The personal information held by clinics, hospitals, and other businesses involved in healthcare is more vulnerable to hacking than confidential data held by financial institutions, according to experts.
This is because the medical forms that patients submit to their health insurer and health professionals can be easily accessed by cyber criminals as the healthcare industry lags behind banks in safeguarding sensitive information, such as names, birthdates, and Social Security numbers.
With these pieces of information, hackers can steal a person’s identity, file false tax returns, create fake medical records, and open lines of credit.
“It’s an entire profile of who you are,” said Cynthia Larose, head of the privacy and security practice at Boston-based law firm Mintz Levin. “It essentially allows someone to become you.”

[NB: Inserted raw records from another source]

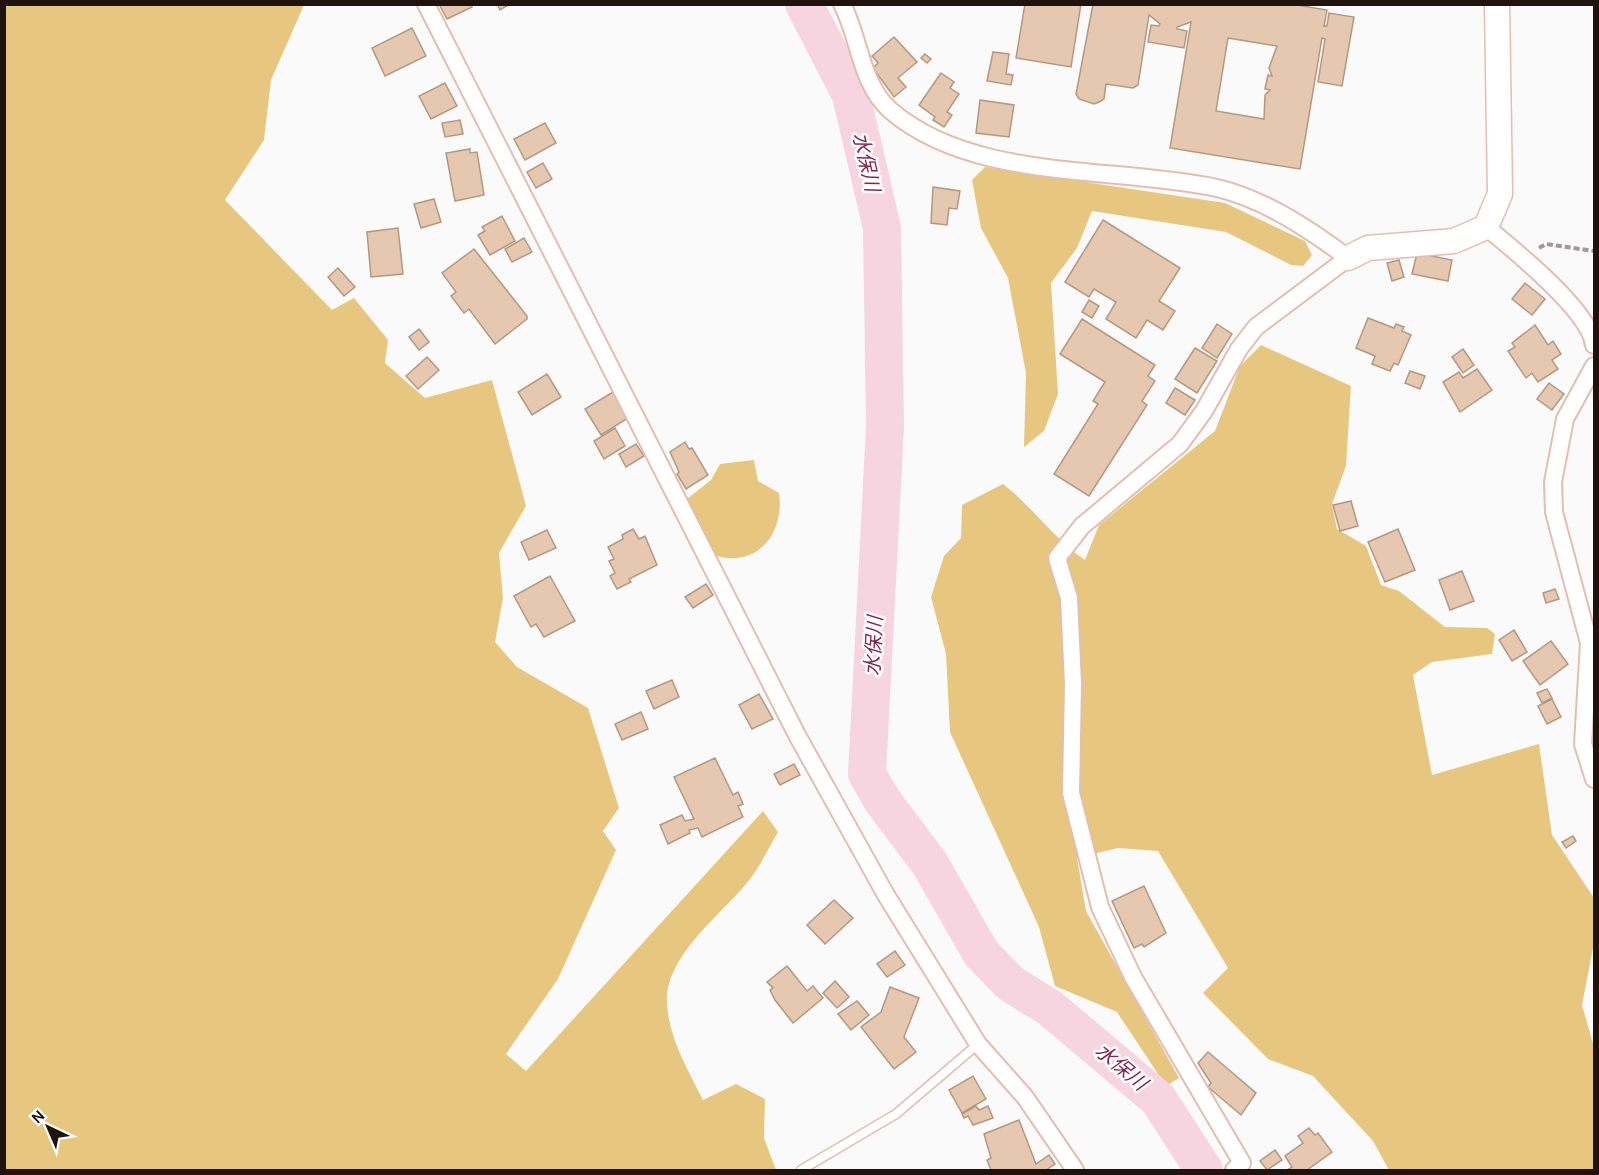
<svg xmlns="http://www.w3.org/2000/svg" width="1599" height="1175" font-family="Karla,'Noto Sans JP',sans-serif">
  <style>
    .forest { fill: #e7c77f }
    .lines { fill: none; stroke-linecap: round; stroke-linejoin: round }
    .river { stroke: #f6d5e0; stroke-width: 38 }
    .building { fill: #e5c8af; stroke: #b39880; stroke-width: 1.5; fill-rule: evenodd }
    .lane-casing { stroke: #e3beb0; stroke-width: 11 }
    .street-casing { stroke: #e3beb0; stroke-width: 20 }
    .secondary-casing { stroke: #e3beb0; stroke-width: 27 }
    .path { stroke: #9e9997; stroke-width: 4; stroke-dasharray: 6 3; stroke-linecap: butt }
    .lane { stroke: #fff; stroke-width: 8 }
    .street { stroke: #fff; stroke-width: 16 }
    .secondary { stroke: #fff; stroke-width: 24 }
    .labels { text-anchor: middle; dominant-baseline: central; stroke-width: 5; stroke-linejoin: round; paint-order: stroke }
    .water-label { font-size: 20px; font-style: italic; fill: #80274f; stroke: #fff }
  </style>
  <rect width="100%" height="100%" fill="#fafafa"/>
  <g class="forest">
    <path d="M5,4L304,5L271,80L264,140L225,200L332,310L354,298L388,340L385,363L425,398L492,380L526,506L499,553L503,598L495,642L517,667L588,708L619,808L603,831L616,850L558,979L506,1054L526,1071L763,811L778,832C769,847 761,865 750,879C723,914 666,954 667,1002C668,1037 688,1070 703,1100L736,1084L765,1099L764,1138L776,1170H5Z"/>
    <polygon points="985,167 1225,203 1305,241 1312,255 1303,266 1291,265 1226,232 1092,211 1077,248 1051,283 1058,394 1044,431 1024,447 1026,373 1008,278 981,228 972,180"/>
    <path d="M1261,345L1351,386L1346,466L1332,504L1337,529L1366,546L1381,585L1399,591L1445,627L1487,628L1495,634L1492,654L1432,662L1413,675L1432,775L1539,744L1552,835L1594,898V943L1582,1005L1594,1047V1170H1389L1373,1141L1313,1076L1268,1059L1203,993L1228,968L1158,851L1118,848L1077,858L1086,911L1179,1078L1166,1086L1117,1012L1055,986L1039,927L950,732L946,654L931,597L944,556L961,538L962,505L1003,484C1033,507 1054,539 1085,560L1099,525L1215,431L1240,366Z"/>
    <path d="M754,460L758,481L779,493C785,532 758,568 717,556L687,499L711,480L720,464Z"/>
  </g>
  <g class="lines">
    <polyline class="river" points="804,4 851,95 882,228 885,427 867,774 882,800 930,864 981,953 1010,983 1050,1008 1158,1099 1204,1170"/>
  </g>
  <g class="building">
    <polygon points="439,4 471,4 472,7 447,19"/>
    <polygon points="497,4 510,4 500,10"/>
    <polygon points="1025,4 1081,4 1071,67 1016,58"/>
    <path d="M1093,4H1291L1327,10L1324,26H1327L1329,13L1354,17L1342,86L1318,82L1325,39L1322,38L1300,169L1170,148L1191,22L1177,27V29L1187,31L1184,48L1148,42L1151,25L1159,26L1160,24L1149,15L1138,85L1133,88L1106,84L1104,99L1099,102L1094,104L1079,99L1076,94ZM1228,38L1277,46L1269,68L1272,76L1268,75L1265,89L1270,90L1265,95L1264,119L1216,111Z"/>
    <polygon points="412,28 426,56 385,76 372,48"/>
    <polygon points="894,37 917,62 898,78 906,87 894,97 873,68 878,63 872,56"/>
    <polygon points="993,52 1009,54 1006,74 1013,75 1011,85 987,81"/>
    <polygon points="925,54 931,59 927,63 921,58"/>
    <polygon points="941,73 954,82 950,88 959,94 947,112 952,115 944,127 933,120 935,117 919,105"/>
    <polygon points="445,83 457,106 431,119 419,96"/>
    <polygon points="980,100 1014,105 1009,137 976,133"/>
    <polygon points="460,120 463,134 445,137 442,123"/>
    <polygon points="545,123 556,143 525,160 514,139"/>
    <polygon points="470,149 470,153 477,152 484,195 455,201 446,153"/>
    <polygon points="543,163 552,179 536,188 527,172"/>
    <polygon points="933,187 960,191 957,209 949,208 947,225 931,223"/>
    <polygon points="434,199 441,222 421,228 414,204"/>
    <polygon points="502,216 515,241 490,255 478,235 485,231 482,227"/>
    <polygon points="1103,220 1180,268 1159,301 1175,311 1163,330 1147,320 1136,338 1106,319 1116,302 1094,289 1089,297 1065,282"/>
    <polygon points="398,228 403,274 371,277 367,232"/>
    <polygon points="524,238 532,252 512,262 505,249"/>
    <polygon points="474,249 527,316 527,319 495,344 469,309 464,313 451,296 456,292 442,273"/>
    <polygon points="1417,253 1452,260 1448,281 1412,274"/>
    <polygon points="1399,260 1404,277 1392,281 1387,263"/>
    <polygon points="338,268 355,287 344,296 328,277"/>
    <polygon points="1525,283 1545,299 1532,315 1512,299"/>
    <polygon points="1089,300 1099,306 1092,318 1082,312"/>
    <polygon points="1368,318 1394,328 1396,324 1404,327 1402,331 1411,335 1398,365 1394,363 1390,371 1372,364 1375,356 1356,348"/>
    <polygon points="1082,319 1155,365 1148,376 1155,381 1142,401 1147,405 1089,496 1054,474 1098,404 1093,401 1105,382 1060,354"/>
    <polygon points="1217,324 1232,334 1217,358 1202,348"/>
    <polygon points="1535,325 1548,345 1553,341 1561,354 1552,360 1558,369 1538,382 1532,373 1526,378 1508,351 1515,347 1512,343"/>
    <polygon points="419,329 429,342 419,350 409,337"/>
    <polygon points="1195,348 1217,361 1197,393 1175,379"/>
    <polygon points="1463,349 1474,365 1463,373 1452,357"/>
    <polygon points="427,357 439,370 418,389 406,376"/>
    <polygon points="1477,369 1492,390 1460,412 1443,382 1459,372 1463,378"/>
    <polygon points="1410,371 1425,376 1420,389 1405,383"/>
    <polygon points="547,374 561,397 532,415 518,392"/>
    <polygon points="1549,383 1564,394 1552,410 1537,399"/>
    <polygon points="1175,388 1195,400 1185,415 1166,403"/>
    <polygon points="613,392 628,418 601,435 585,409"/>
    <polygon points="615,428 625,446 604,459 594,441"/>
    <polygon points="685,442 689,449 692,448 708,475 686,489 677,474 679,472 670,452"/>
    <polygon points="636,444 644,456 626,467 619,454"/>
    <polygon points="1351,501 1358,526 1340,531 1333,505"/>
    <polygon points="633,529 639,539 645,536 657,565 629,579 631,582 617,589 610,576 615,573 609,561 614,559 608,547 623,539 622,535"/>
    <polygon points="1398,529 1415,570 1385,582 1368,542"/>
    <polygon points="547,530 556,548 529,560 521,542"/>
    <polygon points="1462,571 1474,601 1450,610 1439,580"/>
    <polygon points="550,576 575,621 544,637 536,624 531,627 514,596"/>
    <polygon points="706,584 713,595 693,608 685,597"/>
    <polygon points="1555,589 1559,599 1546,603 1543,593"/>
    <polygon points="1514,630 1527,652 1512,661 1499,640"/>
    <polygon points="1551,641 1568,664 1540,685 1523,661"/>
    <polygon points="672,680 679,697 654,709 646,691"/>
    <polygon points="1547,689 1552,698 1542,703 1537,693"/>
    <polygon points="759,694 773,719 752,729 739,705"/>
    <polygon points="1552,699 1561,717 1547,724 1538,706"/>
    <polygon points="641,712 648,729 622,740 615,724"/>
    <polygon points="715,758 733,795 738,792 743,804 738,806 743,817 702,837 698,828 689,830 690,833 668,844 660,825 682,815 685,821 694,819 674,777"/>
    <polygon points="794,764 800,775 780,785 774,774"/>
    <polygon points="1573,836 1576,841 1566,848 1562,842"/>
    <polygon points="1144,886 1166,933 1144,947 1142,944 1134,948 1112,901"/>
    <polygon points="834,900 853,918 825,944 807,925"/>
    <polygon points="895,951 905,965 887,977 877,964"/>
    <polygon points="787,966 807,991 813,986 823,998 793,1023 775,1000 770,990 773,988 767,982"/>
    <polygon points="835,981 849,997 837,1008 823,993"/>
    <polygon points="890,987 919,998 904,1037 916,1052 894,1069 861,1027 881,1012"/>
    <polygon points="857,1001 869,1015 851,1030 838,1014"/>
    <polygon points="1208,1052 1256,1093 1241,1115 1208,1087 1211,1083 1198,1063"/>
    <polygon points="973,1076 986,1099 962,1113 949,1090"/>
    <polygon points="976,1106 979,1110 988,1106 993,1118 973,1125 968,1116 964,1118 962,1114"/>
    <polygon points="1019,1120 1036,1164 1049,1155 1055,1164 1046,1170 991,1170 987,1160 991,1158 984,1134"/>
    <polygon points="1309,1128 1315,1135 1318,1133 1332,1152 1307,1170 1287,1170 1292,1167 1285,1156 1303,1143 1298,1136"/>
    <polygon points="1275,1150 1282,1160 1267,1170 1260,1161"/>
  </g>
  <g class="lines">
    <g class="lane-casing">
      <polyline id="lane" points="801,1170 896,1114 978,1044"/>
    </g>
    <g class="street-casing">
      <g id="street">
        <polyline points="426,4 797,735 886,895 978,1044 1025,1097 1075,1170"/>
        <path d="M842,4C860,38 860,83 890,110C973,182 1114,166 1217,188C1264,199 1309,229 1348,258L1256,327L1239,349L1204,411L1180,444L1082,526L1057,558L1069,598L1073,684L1071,793L1100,907L1133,977L1242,1163L1234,1170"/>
        <path d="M1486,227C1513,249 1590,311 1594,345"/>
        <polyline points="1594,366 1565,419 1553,482 1554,512 1589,643 1583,744 1594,779"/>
      </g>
    </g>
    <g class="secondary-casing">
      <polyline id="secondary" points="1348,258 1368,248 1454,241 1486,227 1500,194 1497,4"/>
    </g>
    <polyline class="path" points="1539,248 1546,244 1594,251"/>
    <use href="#lane" class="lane"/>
    <use href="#street" class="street"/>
    <use href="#secondary" class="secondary"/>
  </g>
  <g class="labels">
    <g class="water-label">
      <text transform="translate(866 162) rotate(77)">水保川</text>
      <text transform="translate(874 646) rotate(-87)">水保川</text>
      <text transform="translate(1121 1067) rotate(40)">水保川</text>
    </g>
  </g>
  <rect width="1599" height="1175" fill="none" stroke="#20130e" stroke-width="12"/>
  <g transform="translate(48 1127) rotate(316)" stroke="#ffffff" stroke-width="4.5" paint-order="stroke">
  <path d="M0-4.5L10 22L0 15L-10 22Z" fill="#20130e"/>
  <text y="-9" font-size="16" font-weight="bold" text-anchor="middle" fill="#20130e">N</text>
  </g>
</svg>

Moreover, Gartner cybersecurity analyst Avivah Litan believes that the sector is ten years behind the financial industry when it comes to protecting client data, and cybercriminals are more likely to succeed in hacking these establishments.
In contrast, banks are more vigilant in safeguarding customer data. For example, they encrypt their clients’ information and are more likely to use behaviour analytics programs and complex statistical models that can detect possible fraud, such as the use of stolen or fake credit cards.
Furthermore, experts pointed out that the healthcare industry suffered its biggest data leak in 2014 when the sensitive information of more than ten million Americans was compromised via hacking or accidents that led to data breaches such as lost laptops, revealed a government database that monitors incidents that impact a minimum of 500 people.